ANALYZING THE MOLECULAR MECHANISMS FOR THE ASSEMBLY OF FUNCTIONAL MINERAL SCAFFOLDS WITHIN MICROBIAL BIOFILMS

The term bio-mineralization refers to minerals produced by organisms, most of these mineralized products are composite materials comprising of both mineral and organic components. We recently reported that structured calcite deposits produced by Bacillus subtilis provide resistance to environmental insults, as well as an efficient strategy for carbon dioxide sequestration and to increase the overall fitness of the community.

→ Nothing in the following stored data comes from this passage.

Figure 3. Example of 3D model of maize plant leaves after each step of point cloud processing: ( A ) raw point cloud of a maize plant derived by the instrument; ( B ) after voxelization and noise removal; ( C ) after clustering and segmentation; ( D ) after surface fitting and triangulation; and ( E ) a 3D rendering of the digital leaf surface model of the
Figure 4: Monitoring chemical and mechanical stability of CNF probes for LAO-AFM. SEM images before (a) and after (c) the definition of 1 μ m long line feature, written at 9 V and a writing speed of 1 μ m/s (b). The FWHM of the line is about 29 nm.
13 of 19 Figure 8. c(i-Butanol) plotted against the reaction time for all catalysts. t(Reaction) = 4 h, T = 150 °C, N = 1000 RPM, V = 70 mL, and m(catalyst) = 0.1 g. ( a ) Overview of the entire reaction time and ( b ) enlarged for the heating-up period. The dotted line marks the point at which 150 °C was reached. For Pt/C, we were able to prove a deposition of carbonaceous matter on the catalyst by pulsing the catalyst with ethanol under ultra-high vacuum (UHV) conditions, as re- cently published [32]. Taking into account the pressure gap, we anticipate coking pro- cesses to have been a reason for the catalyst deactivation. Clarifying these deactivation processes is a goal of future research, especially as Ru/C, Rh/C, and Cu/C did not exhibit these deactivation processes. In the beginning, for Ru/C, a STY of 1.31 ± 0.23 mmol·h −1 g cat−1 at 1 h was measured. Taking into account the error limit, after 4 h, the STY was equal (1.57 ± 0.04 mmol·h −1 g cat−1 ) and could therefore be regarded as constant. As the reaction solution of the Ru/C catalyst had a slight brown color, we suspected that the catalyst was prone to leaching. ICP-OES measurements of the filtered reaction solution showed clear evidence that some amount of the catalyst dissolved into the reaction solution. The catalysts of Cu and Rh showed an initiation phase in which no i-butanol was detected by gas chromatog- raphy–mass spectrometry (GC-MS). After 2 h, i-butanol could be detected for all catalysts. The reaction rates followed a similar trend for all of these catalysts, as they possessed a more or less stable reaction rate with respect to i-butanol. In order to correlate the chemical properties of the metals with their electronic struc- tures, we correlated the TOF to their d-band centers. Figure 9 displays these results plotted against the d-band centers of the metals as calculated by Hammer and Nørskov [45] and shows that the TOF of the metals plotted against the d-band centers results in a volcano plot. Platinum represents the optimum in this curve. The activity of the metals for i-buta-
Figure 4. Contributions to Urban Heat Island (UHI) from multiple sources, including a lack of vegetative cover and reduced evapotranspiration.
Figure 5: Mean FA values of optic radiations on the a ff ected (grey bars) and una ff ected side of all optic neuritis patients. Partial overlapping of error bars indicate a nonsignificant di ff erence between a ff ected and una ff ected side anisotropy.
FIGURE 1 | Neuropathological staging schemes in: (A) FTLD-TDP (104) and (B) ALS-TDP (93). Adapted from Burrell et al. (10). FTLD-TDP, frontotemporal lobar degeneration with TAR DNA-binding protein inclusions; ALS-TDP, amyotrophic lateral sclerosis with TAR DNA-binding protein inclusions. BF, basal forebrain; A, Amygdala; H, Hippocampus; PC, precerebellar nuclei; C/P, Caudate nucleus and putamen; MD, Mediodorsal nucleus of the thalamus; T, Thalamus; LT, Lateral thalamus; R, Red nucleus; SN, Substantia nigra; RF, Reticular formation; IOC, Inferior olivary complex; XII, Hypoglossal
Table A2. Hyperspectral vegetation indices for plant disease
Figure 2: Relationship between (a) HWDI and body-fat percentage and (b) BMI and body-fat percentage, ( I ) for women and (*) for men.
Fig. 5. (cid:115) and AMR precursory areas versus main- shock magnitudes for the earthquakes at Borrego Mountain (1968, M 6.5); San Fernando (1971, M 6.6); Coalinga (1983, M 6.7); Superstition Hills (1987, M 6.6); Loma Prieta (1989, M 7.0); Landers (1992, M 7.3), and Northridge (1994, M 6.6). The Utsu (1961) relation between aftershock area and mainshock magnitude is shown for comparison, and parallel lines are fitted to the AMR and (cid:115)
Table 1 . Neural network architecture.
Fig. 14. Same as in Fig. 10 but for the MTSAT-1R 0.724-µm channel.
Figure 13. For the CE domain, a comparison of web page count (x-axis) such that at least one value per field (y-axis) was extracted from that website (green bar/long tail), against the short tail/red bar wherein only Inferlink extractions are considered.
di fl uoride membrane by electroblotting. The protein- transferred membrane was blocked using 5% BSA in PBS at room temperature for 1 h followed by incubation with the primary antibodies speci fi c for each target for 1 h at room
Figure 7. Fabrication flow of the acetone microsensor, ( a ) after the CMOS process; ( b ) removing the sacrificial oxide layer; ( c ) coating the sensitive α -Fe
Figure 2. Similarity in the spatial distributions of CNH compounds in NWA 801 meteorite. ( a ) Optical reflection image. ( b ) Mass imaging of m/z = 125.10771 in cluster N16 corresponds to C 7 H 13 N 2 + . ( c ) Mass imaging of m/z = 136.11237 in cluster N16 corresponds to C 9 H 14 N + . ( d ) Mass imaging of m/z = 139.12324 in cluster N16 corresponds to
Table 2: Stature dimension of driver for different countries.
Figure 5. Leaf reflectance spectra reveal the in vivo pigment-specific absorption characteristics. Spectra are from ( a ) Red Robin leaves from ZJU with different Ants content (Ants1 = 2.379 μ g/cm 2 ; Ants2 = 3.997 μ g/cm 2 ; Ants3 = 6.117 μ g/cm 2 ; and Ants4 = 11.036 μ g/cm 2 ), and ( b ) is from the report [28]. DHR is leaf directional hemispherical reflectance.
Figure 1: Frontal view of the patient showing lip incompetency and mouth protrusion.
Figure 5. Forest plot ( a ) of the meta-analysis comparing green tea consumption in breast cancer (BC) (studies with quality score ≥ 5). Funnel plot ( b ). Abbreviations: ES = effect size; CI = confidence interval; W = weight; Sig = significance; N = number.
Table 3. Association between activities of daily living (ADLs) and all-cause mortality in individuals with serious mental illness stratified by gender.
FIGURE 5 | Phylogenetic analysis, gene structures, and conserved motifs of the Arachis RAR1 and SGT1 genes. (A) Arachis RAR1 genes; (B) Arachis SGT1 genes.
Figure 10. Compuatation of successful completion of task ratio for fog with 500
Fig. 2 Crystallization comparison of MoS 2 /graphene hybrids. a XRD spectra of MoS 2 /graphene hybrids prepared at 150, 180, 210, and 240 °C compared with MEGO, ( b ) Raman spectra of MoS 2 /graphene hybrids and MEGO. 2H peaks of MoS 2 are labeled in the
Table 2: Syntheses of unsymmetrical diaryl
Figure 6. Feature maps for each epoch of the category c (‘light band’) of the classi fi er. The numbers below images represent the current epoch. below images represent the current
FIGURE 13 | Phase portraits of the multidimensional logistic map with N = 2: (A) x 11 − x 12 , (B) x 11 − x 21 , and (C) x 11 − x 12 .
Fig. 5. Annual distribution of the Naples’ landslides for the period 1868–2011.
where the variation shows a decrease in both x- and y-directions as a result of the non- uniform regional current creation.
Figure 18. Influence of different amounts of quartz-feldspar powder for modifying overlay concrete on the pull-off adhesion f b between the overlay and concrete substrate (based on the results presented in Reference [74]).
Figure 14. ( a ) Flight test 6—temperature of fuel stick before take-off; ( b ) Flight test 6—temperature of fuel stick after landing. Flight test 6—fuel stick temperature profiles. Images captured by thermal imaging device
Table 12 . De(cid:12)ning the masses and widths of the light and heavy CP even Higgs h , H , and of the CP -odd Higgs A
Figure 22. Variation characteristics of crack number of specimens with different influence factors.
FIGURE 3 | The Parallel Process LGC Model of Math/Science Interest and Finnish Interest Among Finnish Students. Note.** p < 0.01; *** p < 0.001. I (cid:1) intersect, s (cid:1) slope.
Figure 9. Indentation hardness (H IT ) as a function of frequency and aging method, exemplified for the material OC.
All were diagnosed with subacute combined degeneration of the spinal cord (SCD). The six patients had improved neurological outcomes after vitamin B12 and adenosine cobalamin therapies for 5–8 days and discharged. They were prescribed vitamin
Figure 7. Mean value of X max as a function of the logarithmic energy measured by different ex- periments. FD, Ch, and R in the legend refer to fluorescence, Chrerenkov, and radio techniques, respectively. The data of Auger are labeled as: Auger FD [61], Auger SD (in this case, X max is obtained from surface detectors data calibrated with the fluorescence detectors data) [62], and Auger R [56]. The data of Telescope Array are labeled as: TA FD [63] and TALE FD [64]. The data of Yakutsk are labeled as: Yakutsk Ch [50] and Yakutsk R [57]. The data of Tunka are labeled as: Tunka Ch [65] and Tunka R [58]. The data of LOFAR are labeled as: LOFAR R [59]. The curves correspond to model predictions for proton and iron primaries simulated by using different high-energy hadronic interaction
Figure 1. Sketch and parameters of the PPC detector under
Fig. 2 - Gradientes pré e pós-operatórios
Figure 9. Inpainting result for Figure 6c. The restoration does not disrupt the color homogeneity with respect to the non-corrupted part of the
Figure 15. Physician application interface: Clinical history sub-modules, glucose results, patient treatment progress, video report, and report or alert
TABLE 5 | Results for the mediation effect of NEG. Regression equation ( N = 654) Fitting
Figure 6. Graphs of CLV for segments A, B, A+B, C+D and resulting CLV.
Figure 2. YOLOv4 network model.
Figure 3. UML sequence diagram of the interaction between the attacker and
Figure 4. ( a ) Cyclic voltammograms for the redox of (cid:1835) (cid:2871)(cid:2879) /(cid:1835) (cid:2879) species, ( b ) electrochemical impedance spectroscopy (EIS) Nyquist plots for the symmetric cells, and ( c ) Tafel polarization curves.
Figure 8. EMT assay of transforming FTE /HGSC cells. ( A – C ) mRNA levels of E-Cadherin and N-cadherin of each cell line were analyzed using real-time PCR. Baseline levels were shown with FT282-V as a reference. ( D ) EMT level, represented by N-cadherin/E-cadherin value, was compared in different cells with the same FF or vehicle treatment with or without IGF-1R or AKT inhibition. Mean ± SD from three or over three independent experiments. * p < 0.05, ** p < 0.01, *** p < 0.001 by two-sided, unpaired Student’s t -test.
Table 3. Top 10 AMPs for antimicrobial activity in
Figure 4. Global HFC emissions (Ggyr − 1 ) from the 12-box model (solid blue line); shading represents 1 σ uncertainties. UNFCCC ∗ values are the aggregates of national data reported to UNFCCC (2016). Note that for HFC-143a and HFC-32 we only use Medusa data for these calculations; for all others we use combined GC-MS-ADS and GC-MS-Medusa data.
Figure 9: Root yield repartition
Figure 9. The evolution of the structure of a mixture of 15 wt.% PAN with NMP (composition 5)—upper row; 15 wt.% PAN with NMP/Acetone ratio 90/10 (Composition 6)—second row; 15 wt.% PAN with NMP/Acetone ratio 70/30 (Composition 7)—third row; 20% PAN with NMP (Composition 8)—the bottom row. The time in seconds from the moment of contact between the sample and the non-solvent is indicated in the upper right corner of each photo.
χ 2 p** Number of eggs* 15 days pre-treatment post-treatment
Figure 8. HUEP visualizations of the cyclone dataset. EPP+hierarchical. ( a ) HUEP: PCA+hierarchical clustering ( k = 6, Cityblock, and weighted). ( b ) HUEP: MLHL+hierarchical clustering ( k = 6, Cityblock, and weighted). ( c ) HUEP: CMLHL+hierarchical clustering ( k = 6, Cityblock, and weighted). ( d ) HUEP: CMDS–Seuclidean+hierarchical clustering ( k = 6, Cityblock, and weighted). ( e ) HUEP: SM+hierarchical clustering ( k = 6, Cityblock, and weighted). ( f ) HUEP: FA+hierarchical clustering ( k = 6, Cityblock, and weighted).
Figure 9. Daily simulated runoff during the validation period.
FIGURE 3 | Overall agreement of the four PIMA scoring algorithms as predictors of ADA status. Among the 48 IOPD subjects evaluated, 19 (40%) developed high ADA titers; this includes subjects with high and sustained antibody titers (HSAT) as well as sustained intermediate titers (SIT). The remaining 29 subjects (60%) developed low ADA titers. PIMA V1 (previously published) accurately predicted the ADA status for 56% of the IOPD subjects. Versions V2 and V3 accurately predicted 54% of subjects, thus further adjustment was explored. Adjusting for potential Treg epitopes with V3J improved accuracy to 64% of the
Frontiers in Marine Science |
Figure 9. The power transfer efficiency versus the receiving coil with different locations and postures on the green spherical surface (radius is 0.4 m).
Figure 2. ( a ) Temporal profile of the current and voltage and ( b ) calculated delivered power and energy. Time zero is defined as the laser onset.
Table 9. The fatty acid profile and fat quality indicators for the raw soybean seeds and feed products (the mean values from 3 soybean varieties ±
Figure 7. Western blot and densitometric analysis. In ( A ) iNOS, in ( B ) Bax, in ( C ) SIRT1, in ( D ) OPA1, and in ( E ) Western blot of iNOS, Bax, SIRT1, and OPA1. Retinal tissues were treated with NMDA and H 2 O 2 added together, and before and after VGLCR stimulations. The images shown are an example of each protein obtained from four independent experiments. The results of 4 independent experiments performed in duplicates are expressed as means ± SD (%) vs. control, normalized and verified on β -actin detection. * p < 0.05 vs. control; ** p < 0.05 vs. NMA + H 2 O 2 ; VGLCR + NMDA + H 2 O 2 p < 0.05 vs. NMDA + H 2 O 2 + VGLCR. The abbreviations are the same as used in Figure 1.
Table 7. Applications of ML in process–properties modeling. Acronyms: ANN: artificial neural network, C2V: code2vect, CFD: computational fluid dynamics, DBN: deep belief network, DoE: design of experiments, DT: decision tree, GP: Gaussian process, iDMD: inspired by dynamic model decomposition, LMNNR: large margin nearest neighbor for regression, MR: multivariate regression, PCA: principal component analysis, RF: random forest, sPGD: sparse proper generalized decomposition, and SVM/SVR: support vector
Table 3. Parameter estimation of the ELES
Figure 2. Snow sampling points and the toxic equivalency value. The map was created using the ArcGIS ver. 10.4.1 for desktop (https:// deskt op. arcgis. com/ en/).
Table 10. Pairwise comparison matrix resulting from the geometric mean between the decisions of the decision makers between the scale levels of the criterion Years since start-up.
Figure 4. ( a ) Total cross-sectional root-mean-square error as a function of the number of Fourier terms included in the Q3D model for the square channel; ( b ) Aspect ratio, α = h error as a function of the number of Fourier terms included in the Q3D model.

We used an unbiased approach to better understand the molecular events involved in biomineralization and performed RNAseq analysis of the transcriptome of the biofilm cells grown either in the presence or absence of a soluble calcium source promoting biomineralization. Our preliminary results exposed a role for the formation of free radicals in membrane nucleation during the process, several novel signaling cascades and potential transporters. Furthermore, these results were consistent with our scanning transmitting electron microscopy analysis that revealed the storage of calcium carbonate occurs in a controlled environment within the bacterial cells.

Calcite minerals may serve as a load-bearing foundation in complex structures, promoting the stability of the overall structure. We now study the roles of the candidate genes rising from the transcriptome in biomineralization and ask whether the compartmentalization of these gene products within the cells has an active role in mineral production. Our results will shed light on the precise role the biofilm cells have during biomineralization.